Nous avons veillé à réaliser les tests avec un souci de faible coût économique, en utilisant des supports de croissance du champignon peu couteux, aisés à trouver, biodégradable et facilitant l’installation du champignon. Nous ne sommes allés chercher ni des procédés compliqués ni présentant un quelconque risque pour un usage en conditions réelles in situ. Tous ces critères ont réellement guidé notre réflexion. Les analyses de dioxines (très coûteuses) ont été réalisées en collaboration avec le LAS de l’INRA d’Arras, nous avions négocié et utilisé un pool d’environ 50 analyses. Nous avons eu ce souci permanent d’utiliser à bon escient et au moment opportun cette enveloppe budgétaire dédiée au volet analytique. La mise au point d’une méthode de remédiation en sol par la production d’un inoculum fongique efficient pour la dégradation des dioxines s’est traduit par une baisse de 40 % de la toxicité des dioxines en seulement deux mois d’incubation. Ces résultats nous semblent prometteurs et applicables à une échelle 1:1.

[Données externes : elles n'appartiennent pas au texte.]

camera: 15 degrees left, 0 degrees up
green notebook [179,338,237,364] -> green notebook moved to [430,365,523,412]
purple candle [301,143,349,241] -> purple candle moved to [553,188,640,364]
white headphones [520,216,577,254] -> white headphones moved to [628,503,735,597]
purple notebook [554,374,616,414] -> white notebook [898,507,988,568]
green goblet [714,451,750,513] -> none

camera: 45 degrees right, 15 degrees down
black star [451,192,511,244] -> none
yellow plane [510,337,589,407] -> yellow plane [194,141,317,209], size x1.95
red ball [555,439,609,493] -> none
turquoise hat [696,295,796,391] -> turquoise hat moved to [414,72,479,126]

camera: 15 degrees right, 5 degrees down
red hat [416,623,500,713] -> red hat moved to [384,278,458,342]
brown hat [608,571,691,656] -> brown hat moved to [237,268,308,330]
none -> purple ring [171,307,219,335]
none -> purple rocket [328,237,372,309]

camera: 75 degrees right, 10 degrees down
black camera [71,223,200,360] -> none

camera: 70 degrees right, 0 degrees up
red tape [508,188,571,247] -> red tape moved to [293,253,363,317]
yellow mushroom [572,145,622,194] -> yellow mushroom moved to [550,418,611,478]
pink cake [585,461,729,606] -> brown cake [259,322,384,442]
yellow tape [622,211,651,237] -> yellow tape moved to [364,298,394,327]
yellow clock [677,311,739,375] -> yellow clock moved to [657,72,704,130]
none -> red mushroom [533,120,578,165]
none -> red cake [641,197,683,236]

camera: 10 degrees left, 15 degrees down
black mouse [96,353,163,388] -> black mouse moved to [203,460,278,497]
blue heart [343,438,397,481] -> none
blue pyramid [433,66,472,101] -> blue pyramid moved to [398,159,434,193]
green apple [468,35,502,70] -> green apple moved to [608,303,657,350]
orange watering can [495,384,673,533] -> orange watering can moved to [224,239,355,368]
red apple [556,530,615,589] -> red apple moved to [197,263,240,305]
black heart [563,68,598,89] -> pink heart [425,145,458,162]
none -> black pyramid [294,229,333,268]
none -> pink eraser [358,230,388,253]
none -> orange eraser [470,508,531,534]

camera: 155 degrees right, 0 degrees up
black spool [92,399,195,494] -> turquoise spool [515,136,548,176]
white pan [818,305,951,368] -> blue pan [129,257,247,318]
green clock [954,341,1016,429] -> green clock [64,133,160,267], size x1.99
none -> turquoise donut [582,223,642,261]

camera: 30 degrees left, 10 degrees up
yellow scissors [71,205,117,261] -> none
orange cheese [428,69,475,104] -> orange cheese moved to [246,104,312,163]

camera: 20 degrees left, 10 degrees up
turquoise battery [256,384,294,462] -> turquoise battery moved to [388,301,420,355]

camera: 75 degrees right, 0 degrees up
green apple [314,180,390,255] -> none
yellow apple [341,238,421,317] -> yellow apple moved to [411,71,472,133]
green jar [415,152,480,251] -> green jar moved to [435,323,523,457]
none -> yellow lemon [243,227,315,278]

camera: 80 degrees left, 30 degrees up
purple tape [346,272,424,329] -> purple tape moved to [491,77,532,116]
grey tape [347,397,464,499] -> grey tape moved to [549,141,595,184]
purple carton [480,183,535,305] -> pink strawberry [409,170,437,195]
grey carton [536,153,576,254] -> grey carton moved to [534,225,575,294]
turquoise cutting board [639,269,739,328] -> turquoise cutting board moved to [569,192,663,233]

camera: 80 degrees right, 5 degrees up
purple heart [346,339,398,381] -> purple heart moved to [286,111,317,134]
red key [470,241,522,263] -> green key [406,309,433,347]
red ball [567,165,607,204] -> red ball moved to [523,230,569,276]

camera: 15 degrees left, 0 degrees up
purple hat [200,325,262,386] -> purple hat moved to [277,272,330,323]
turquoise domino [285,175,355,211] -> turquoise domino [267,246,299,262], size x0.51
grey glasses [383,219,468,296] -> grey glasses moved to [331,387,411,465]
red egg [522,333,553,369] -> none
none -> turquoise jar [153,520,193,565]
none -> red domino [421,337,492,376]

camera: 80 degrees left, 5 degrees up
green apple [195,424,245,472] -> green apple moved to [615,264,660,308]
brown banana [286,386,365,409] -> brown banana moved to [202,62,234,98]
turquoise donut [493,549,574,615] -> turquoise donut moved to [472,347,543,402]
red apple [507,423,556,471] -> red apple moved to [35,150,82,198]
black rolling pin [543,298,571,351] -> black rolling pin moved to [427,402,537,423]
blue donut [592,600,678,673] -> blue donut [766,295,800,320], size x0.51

A ce stade du projet, il est évident qu’une complexification des microcosmes de sols au laboratoire devra être envisagée pour voir si le transfert à une échelle réelle se traduira par des résultats similaires. Ce transfert devra s’accompagner d’études écotoxicologiques avant le passage des essais in situ. Un partenariat entre structure de recherche et opérateurs de dépollution sera nécessaire car ce transfert requiert d’autres compétences.